Prayer is not primarily/just a means of asking God for stuff. In Matthew 6:9-13 Jesus does a brilliant job of correcting our ideas on prayer when he teaches the disciples (and us!) "The Lord's Prayer". Jesus after all is the perfect teacher here. He is God and Man and knows what pleases his Father but knows our human situation too.
The focus of the prayer is on God and not us - especially in the first half. Then the second half we express our relationship with God.
Starting with "Our Father in Heaven" we're expressing that God is our Father (thanks to Jesus!) but that he is also heavenly (i.e. holy, holy, holy).
We pray that His name (character) is hallowed (honoured as holy) and we express a desire to see His kingdom come.
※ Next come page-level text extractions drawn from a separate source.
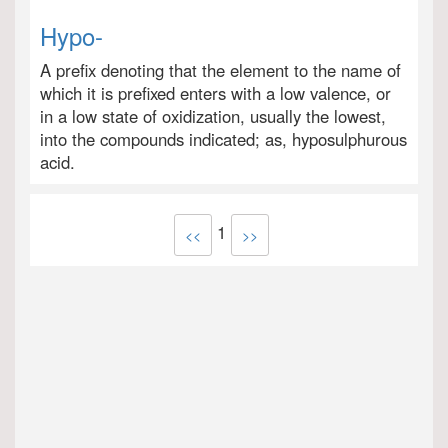
Hypo-
A prefix denoting that the element to the name of
which it is prefixed enters with a low valence, or
in a low state of oxidization, usually the lowest,
into the compounds indicated; as, hyposulphurous
acid.
1
<<
>>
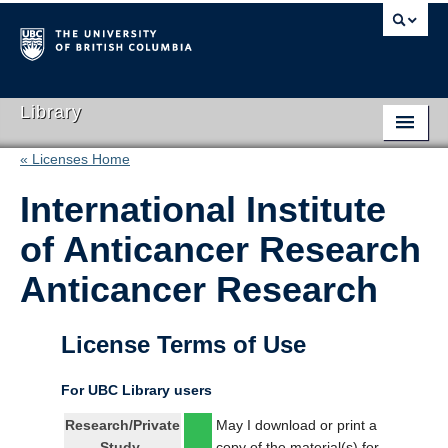
Library
« Licenses Home
Library Home
International Institute
Search Collections
of Anticancer Research
Hours & Locations
Anticancer Research
Use The Library
Get Research Help
License Terms of Use
About Us
For UBC Library users
Ask Us
Research/Private
May I download or print a
Study
copy of the material(s) for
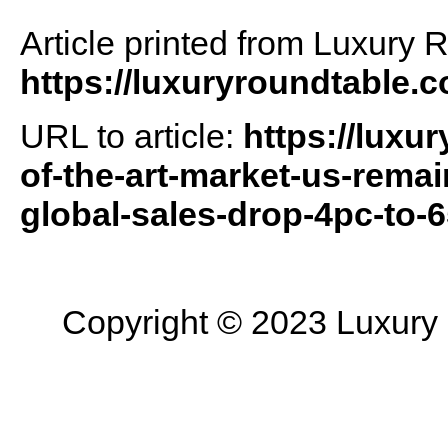
Article printed from Luxury 
https://luxuryroundtable.
URL to article:
https://luxu
of-the-art-market-us-remai
global-sales-drop-4pc-to
Copyright © 2023 Luxury R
It teaches us to pray things like "Your will be done" rather than "God, please do my will".
We pray that God will provide what we need and that we are constantly reminded of our dependence on him when we say "Give us today our daily bread". And so on.
I can recommend this book on the Lord's Prayer which I read recently: Our Father (Enjoying God in Prayer) by Richard Coekin
In terms of rationalising prayers in the light of predestination, I think Luke 11:11-13 is helpful. It compares God to a good earthly Father who when asked by his children will not given them bad things. I think the parental comparison is good. Parents know that their children need things (i.e. they buy food in advance) and will give thing to them but it's so much better when a child humbly asks and thanks their parents.